One is that I'm sorry I have not been updating this blog (or really contributing to Python and its great community) more this past year. It was a rather insane 2011 for me personally: I finished my Ph.D., got married, moved to SF  (w/o my wife thanks to immigration), started working at Google full-time, moved to Toronto (yes, I moved internationally within the span of 6 months), transferred to the Google Waterloo office and started on a new team. In other words I have been stressed out and busy and busy continuously for what feels like ages. But now that I am back with my wife and I am done with the crazy international moving I don't expect 2012 to be anywhere near as nuts (nor any other year in the near future for that matter if I can help it).

Two, I am no longer on the App Engine team, so all that I am about to say (and will also say in the future as I have a couple of posts to write on App Engine) is from me as just another person using the service. I have been working on a redesign of a website of mine in my spare time and these next couple of posts are based on that work (if you following me on Google+ you know what it is, but I'm not ready for a full-blown Internet debut so I'm not going to link here yet). I don't have any insider knowledge here nor speak for the team.

With all of that out of the way, let's talk about backends! First you need to understand what an instance is to App Engine. When you hit a website hosted on App Engine, an instance is what is serving that request. Now an App Engine app can have anywhere from 0 to thousands of instances up and running at any one time to handle traffic. So think of an instance as a copy of your app that is running on App Engine serving traffic.

Normally you have some time restrictions on how long any of your instances can take to service a request. If it is an HTTP request from the general Internet you have 60 seconds. If it is from a cron job or push queue (i.e. from within your own app) you have 10 minutes. Now both time restrictions are actually rather long and you can accomplish a lot within those restrictions. And in the case of push queues, you can break your work up into multiple tasks so that you really can take as much time as you need as long as you can slice your work into 10 minute time chunks.

But there are just those times when you want something that will take more than 10 minutes, such as a process that is constantly polling some other service to get data. In those instances you want a backend since they are instances that run for as long as you want (assuming App Engine doesn't kill it for misbehaving or some other sysadmin reason). You can have a resident backend which never stops running or a dynamic backend that will stop running when it is done executing, but either type can take about 24 hours to run if it wants.

The way you use instances is to send requests to the backend's subdomain. You name your backends in your backend.yaml file which becomes the subdomain off of your appspot.com subdomain for addressing your backend. So, assuming you have a backend name "forever" for an app named "spam", the domain for the instance will be forever.spam.appspot.com.  You can then create URL handlers in your instance and hit those URLs to cause your instance to do it's long-running thing.

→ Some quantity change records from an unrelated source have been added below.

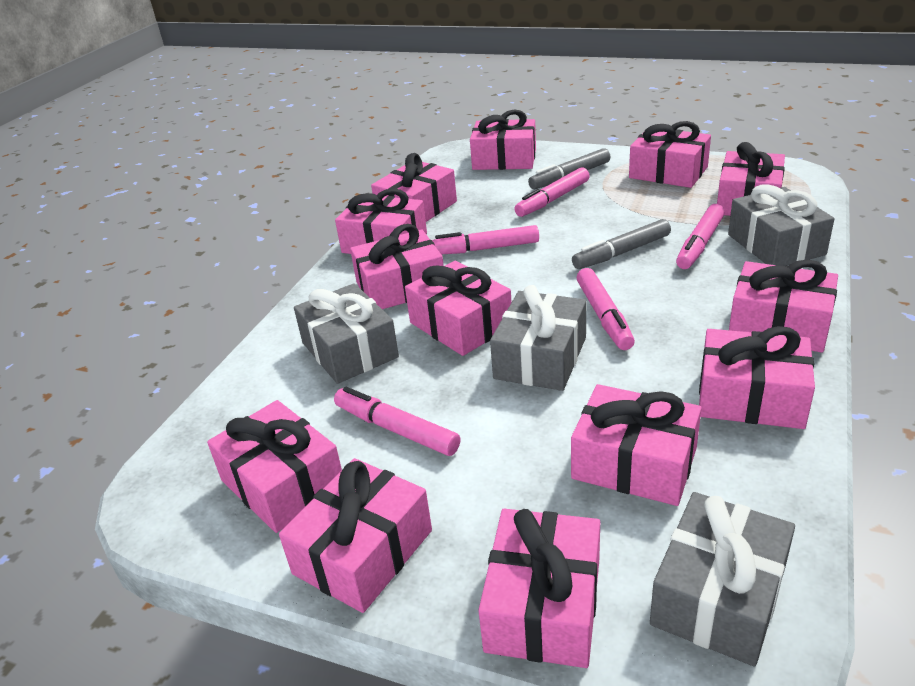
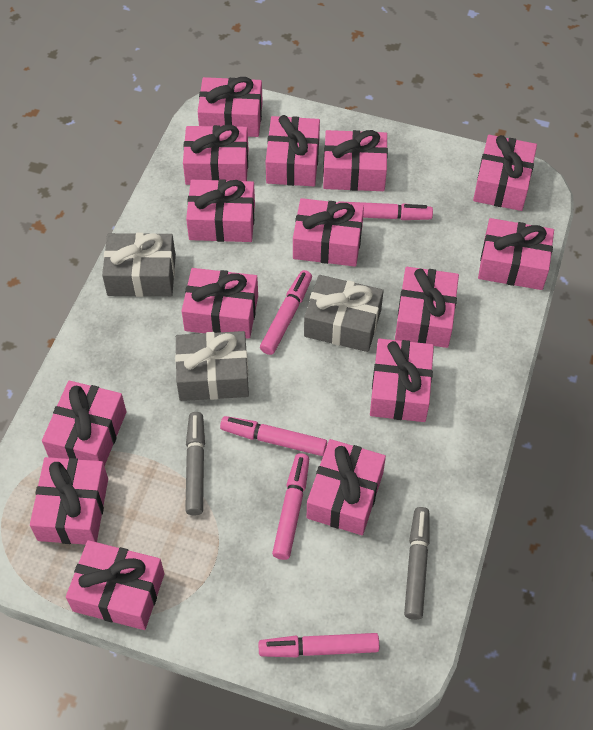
grey gift: [294,283,399,384] [490,285,586,391] [650,492,795,666] [728,184,834,266] = 4 -> [102,233,176,297] [175,331,249,401] [304,275,384,352] = 3
pink gift: [207,400,342,533] [279,458,432,613] [335,188,427,254] [350,224,444,309] [371,153,457,222] [405,261,512,356] [470,110,536,170] [478,509,600,668] [571,384,702,506] [629,121,711,188] [699,326,815,429] [717,142,785,216] [729,260,838,353] = 13 -> [30,457,108,545] [42,381,126,466] [66,540,164,630] [182,268,258,339] [183,125,248,185] [186,179,255,242] [198,77,263,137] [265,115,320,186] [293,198,364,267] [307,439,386,535] [323,130,388,191] [370,339,434,422] [395,267,459,348] [473,135,537,211] [478,218,554,290] = 15

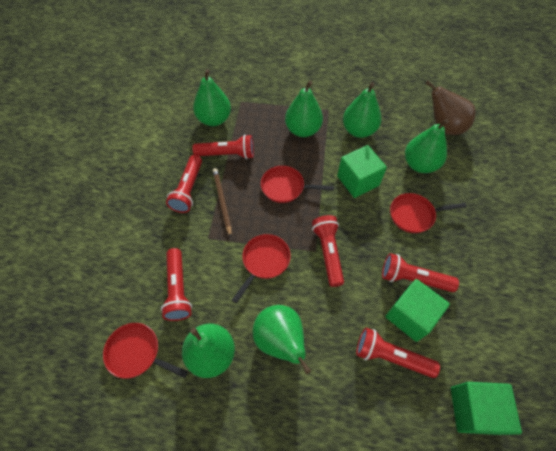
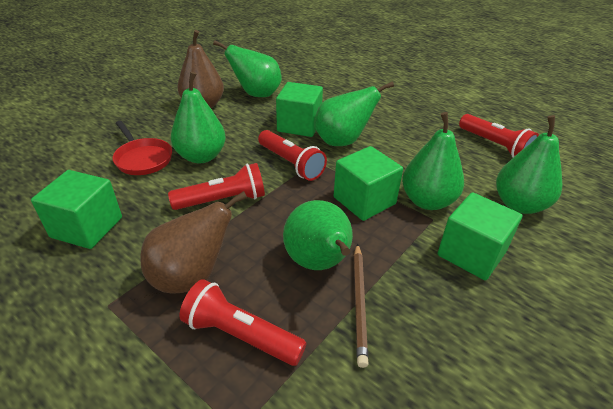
brown pear: [425,80,476,135] = 1 -> [140,191,247,294] [177,30,224,108] = 2
green cube: [337,145,387,198] [385,279,450,342] [451,382,522,435] = 3 -> [31,170,122,249] [276,82,323,137] [334,146,403,221] [437,192,523,280] = 4
red flashlight: [161,248,192,321] [166,155,202,213] [192,135,254,159] [312,215,344,287] [356,328,440,378] [382,253,459,292] = 6 -> [168,163,265,210] [179,279,306,366] [258,130,327,181] [459,114,539,158] = 4
red pan: [103,323,188,379] [232,234,291,303] [261,166,334,203] [390,193,467,233] = 4 -> [112,121,172,175] = 1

Now for those of you who have been using App Engine for a while you might notice that the subdomain for a backend looks just like the specific version ID URL for your app, and that's on purpose. Thanks to it having the same format you can specify a backend name anywhere you can specify a version ID for your app and have it use your backend. E.g. to have a cron job that hits your backend you specify your backend's name as the "version" of your app to hit in your cron.yaml.

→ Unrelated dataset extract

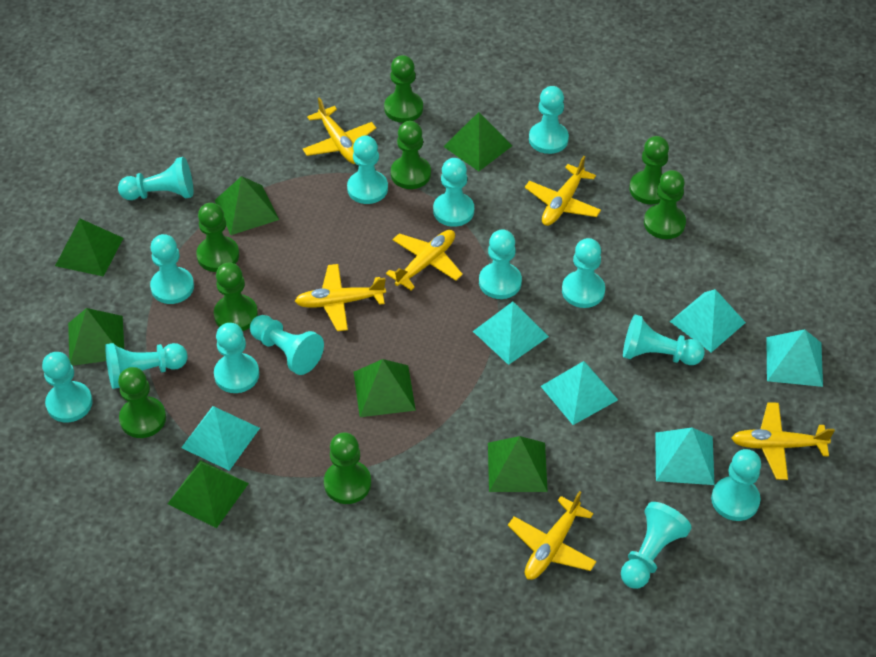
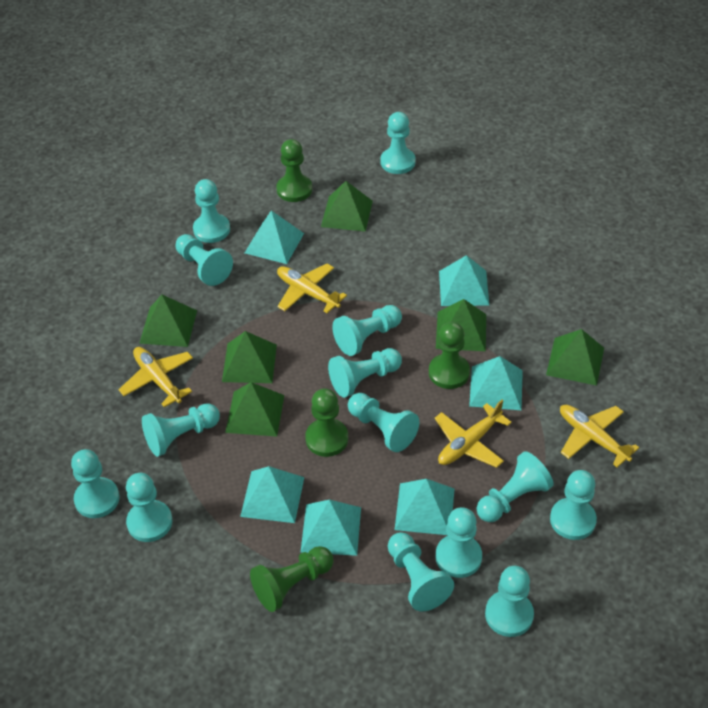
green pawn: [118,367,166,438] [196,203,239,272] [214,263,258,331] [324,432,371,504] [384,55,423,123] [391,121,431,189] [629,136,669,204] [644,170,686,239] = 8 -> [250,546,333,612] [276,139,312,202] [305,388,348,457] [429,322,470,389] = 4
green pyramid: [55,219,123,277] [68,308,124,366] [168,460,249,528] [215,176,279,235] [354,359,416,417] [443,112,512,171] [488,436,548,492] = 7 -> [139,295,197,347] [222,331,277,383] [225,382,284,437] [321,181,373,232] [436,299,486,351] [546,329,604,386] = 6
yellow plane: [295,264,386,331] [303,97,376,164] [386,230,463,291] [508,491,597,580] [525,156,601,226] [731,402,835,480] = 6 -> [118,347,193,407] [277,263,347,313] [434,400,512,468] [560,405,639,467] = 4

And before anyone worries, your backend defaults to being private to your app. If you really want your backend reachable from outside of your app (i.e. the public) you can specify that in your backend.yaml.

While backends sound fantastic and address an old complaint against App Engine and its lack of background processes, I have two warnings/tips about using them.

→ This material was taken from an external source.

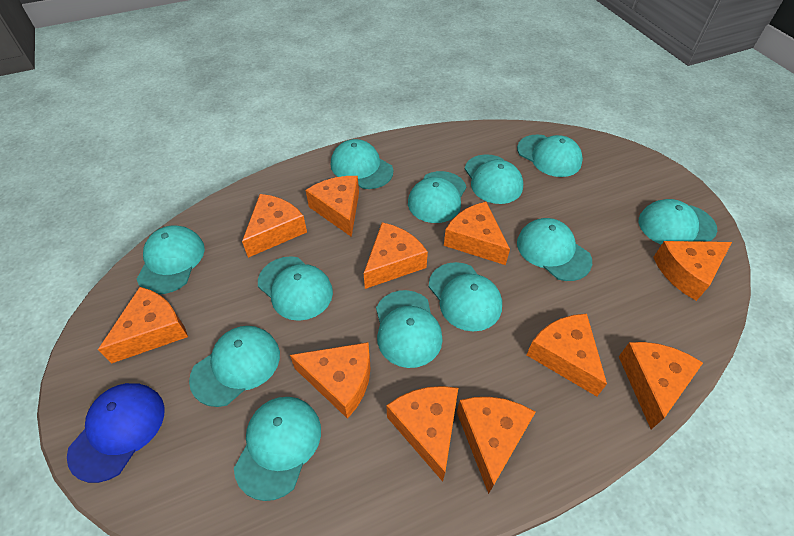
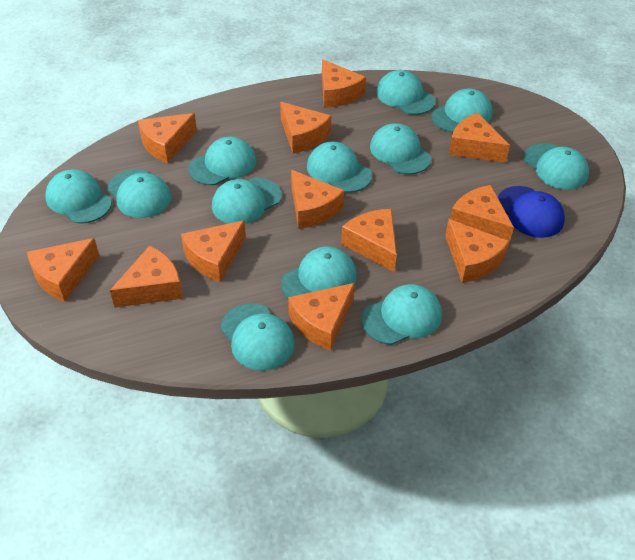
orange cheese: [98,287,188,363] [242,194,307,258] [290,342,371,419] [306,176,359,237] [364,222,428,289] [386,386,458,482] [444,202,510,265] [457,397,536,494] [527,314,607,396] [619,342,703,429] [653,241,732,301] = 11 -> [27,238,99,302] [110,246,183,308] [138,113,197,163] [181,220,246,282] [280,102,331,153] [288,283,355,351] [291,170,344,229] [322,59,366,108] [341,209,397,272] [445,219,509,283] [449,113,510,163] [450,185,514,243] = 12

First, the tip: you can't use the OS X AppEngineLauncher to use backends. When you launch a dev_appserver you need to specify the --backends flag. You can do that manually in the AppEngineLauncher, but you need the flag for appcfg.py as well which you can't specify. So if you want to use backends (and thus want to specify the --backends flag) you will need to use the command-line version of the tools. Obviously this is a minor thing, but it took me quite a while to realize that was why backends were not working for me.

And my warning is that don't expect to use backends on the free quota. While you get 9 free hours of backend usage, you can blow through that surprisingly quickly. But the real issue is all of the other quotas that you have on App Engine. For instance, I was hitting another server to get data to process. What ended up happening is that I was maxing our my incoming bandwidth quota for urlfetch. So then I started to write code to throttle my requests. But even then I occasionally hit the quota. To properly handle that I would need to grab the quota exception and then retry or heavily throttle myself so that I never hit the issue. At that point I was writing code to throttle my requests and to retry when I managed to request to quickly; that's just silly when I have push queues to do that for me automatically. So I personally ended up not using backends in my case (although ironically after I refactored the code I started hitting another free quota limit which led to me turning on billing, so now I'm using $0.05/day in quota, so the app is just costing me $9/month).

But when you are willing to pay for backends they are great for what they provide, but you just have to realize they are just another tool and are not always going to be the best solution for everything (especially if you don't want to pay to use App Engine).